Arvonio v. Arvonio

This is a derivative stockholders’ suit. Plaintiff charges the individual defendants, as directors, officers, and managers of the corporation, with failure and neglect in the performance of their official duties. The charges are that the individual defendants did not give care or oversight to the affairs of the corporation, did not administer its affairs in an honest, careful, or prudent manner, permitted moneys and property and effects of the corporation to be wasted, stolen, and squandered, and negligently caused the entire capital surplus, property and effects of the corporation to be lost and the stock of the corporation to be rendered worthless. Defendants are charged also with breach of the terms of a stockholders’ agreement, but there are no allegations showing’ the pertinent provisions of this agreement or the respects in which the agreement was breached.

The allegations are wholly eonelusory, vague and general; they are patently insufficient (Gerdes v. Reynolds, 281 N. Y. 180, 183).

In a second cause of action, it is alleged that the directors and officers voted to issue certain bonds at 8% interest, to be paid within one year after issuance, to subserve their own private purposes and in violation of their known duties.
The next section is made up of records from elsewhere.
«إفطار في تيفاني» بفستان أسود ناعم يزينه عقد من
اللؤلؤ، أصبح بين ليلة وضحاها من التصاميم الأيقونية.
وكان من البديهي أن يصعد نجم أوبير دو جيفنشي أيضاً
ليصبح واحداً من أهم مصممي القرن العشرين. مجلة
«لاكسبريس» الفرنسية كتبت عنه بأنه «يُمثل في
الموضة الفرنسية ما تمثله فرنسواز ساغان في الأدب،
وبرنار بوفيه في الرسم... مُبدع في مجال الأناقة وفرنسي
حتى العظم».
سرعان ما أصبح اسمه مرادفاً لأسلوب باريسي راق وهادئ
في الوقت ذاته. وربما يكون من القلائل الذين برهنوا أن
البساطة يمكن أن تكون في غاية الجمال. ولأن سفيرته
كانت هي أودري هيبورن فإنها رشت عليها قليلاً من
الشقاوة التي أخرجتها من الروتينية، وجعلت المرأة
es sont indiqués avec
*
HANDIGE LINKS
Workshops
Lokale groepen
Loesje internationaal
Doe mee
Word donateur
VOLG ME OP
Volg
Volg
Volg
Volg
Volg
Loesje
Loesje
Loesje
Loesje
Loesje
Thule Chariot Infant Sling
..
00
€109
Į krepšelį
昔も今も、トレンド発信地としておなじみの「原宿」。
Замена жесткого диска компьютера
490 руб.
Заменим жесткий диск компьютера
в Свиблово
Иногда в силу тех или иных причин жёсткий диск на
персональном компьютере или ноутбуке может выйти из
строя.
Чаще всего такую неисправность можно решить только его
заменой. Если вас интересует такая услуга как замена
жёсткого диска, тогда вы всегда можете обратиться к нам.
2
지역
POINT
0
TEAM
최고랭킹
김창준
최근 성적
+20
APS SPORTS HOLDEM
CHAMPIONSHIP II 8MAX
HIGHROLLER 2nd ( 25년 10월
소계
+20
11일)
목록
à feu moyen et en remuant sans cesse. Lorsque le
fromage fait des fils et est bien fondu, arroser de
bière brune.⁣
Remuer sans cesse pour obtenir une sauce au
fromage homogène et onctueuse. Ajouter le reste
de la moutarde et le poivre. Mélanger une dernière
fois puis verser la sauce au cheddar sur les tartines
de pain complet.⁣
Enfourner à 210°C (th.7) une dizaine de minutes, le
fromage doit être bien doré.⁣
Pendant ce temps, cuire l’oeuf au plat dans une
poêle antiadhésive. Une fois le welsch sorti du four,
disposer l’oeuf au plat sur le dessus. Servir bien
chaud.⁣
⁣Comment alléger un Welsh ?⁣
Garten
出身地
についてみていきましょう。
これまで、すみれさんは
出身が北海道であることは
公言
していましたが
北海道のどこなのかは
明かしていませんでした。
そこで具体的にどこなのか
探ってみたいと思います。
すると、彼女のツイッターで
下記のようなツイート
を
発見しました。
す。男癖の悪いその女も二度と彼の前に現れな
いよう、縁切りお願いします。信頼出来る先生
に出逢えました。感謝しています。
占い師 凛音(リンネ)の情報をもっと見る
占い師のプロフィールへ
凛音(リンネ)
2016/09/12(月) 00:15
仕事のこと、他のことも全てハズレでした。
Here, too, the allegations are general in nature and wholly eonelusory and insufficient; for all that appears, the transaction complained of may have involved the exercise of business judgment with which courts do not usually interfere.

The complaint is also insufficient in its failure to allege when the acts complained of occurred (see General Corporation Law, § 61).

The motion is granted dismissing the complaint with leave to plaintiff to serve an amended complaint wthin 20 days from service of a copy of this order with notice of entry.